Research News

Even small disturbances can trigger catastrophic hurricanes, researchers find

New information helps scientists understand processes that lead to devastating storms

In a developing hurricane, satellite images show thick white clouds clumping together, arms spinning around a central eye as it heads for the coast.

Florida State University researchers have found that even the smallest changes in atmospheric conditions could trigger hurricanes, also known as tropical cyclones. The information can help scientists understand the processes that lead to these devastating storms.

"The motivation for this research was that we still don't have a universal theoretical understanding of exactly how tropical cyclones form, and to be able to forecast that storm-by-storm, it would help us to have that more solidly taken care of," said Jacob Carstens, a researcher at FSU.

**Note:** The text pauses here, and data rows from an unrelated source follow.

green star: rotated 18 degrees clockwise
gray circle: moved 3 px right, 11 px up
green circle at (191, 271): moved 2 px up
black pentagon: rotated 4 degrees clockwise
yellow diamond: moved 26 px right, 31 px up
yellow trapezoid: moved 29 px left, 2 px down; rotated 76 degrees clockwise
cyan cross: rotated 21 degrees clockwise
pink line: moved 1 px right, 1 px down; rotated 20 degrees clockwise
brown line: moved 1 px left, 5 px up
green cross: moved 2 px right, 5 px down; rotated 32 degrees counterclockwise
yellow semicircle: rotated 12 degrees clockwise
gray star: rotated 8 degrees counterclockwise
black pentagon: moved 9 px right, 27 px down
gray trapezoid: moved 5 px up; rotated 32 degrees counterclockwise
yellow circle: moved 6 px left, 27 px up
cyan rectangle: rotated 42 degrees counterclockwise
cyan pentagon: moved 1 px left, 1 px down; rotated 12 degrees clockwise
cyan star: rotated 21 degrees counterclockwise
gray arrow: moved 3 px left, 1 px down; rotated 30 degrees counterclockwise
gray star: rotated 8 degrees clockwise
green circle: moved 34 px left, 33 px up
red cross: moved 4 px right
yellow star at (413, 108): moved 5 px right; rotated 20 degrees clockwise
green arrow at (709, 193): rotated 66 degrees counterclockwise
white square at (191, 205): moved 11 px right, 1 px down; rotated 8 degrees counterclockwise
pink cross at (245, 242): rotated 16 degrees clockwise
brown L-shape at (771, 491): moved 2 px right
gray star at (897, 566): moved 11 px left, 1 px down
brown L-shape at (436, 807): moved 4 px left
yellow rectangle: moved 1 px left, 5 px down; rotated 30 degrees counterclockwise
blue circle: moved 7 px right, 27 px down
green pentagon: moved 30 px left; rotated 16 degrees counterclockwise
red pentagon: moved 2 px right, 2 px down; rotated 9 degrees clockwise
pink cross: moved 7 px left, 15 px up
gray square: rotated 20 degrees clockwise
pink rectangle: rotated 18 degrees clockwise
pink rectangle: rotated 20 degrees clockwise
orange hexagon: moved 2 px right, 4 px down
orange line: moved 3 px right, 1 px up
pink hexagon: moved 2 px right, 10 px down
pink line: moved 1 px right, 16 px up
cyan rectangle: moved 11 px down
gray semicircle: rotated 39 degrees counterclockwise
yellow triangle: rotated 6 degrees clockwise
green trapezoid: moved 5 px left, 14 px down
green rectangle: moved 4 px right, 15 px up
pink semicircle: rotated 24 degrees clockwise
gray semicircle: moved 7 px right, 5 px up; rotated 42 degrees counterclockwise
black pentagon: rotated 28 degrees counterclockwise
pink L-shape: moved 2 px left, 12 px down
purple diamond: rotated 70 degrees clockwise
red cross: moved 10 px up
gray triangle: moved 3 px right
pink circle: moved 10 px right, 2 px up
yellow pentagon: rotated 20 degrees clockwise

Results of the National Science Foundation-funded study by Carstens and atmospheric scientist Allison Wing are published in the Journal of Advances in Modeling Earth Systems.

Current theories on the formation of hurricanes agree that some sort of disturbance must exist to start the process that leads to a hurricane. Carstens used numerical models that started with simple conditions to better understand exactly how these disturbances arise.

"We're trying to go as bare bones as possible, looking at just how clouds organize without any of these external factors to form a tropical cyclone more efficiently," he said. "It's a way we can look at the tropical cyclones themselves rather than the surrounding environment's impact on them."

The simulations started with uniform conditions spread across an imaginary box where the model played out. Then the researchers added random temperature fluctuations to kickstart the model and observed how the simulated clouds evolved.

The scientists found that every simulation in latitudes between 10 and 20 degrees produced a major hurricane, even from the stable conditions under which the researchers began the simulation. This happened a few days after a vortex first emerged above the surface and affected its surrounding environment.

"Convection can evidently organize from isolated cotton-ball clouds to a full-blown hurricane without any help from favorable large-scale conditions," said Eric DeWeaver, a program director in NSF's Division of Atmospheric and Geospace Sciences. "Sometimes people talk about the 'butterfly effect,' the idea that a butterfly can cause a storm by flapping its wings, but here we don't even need the butterfly."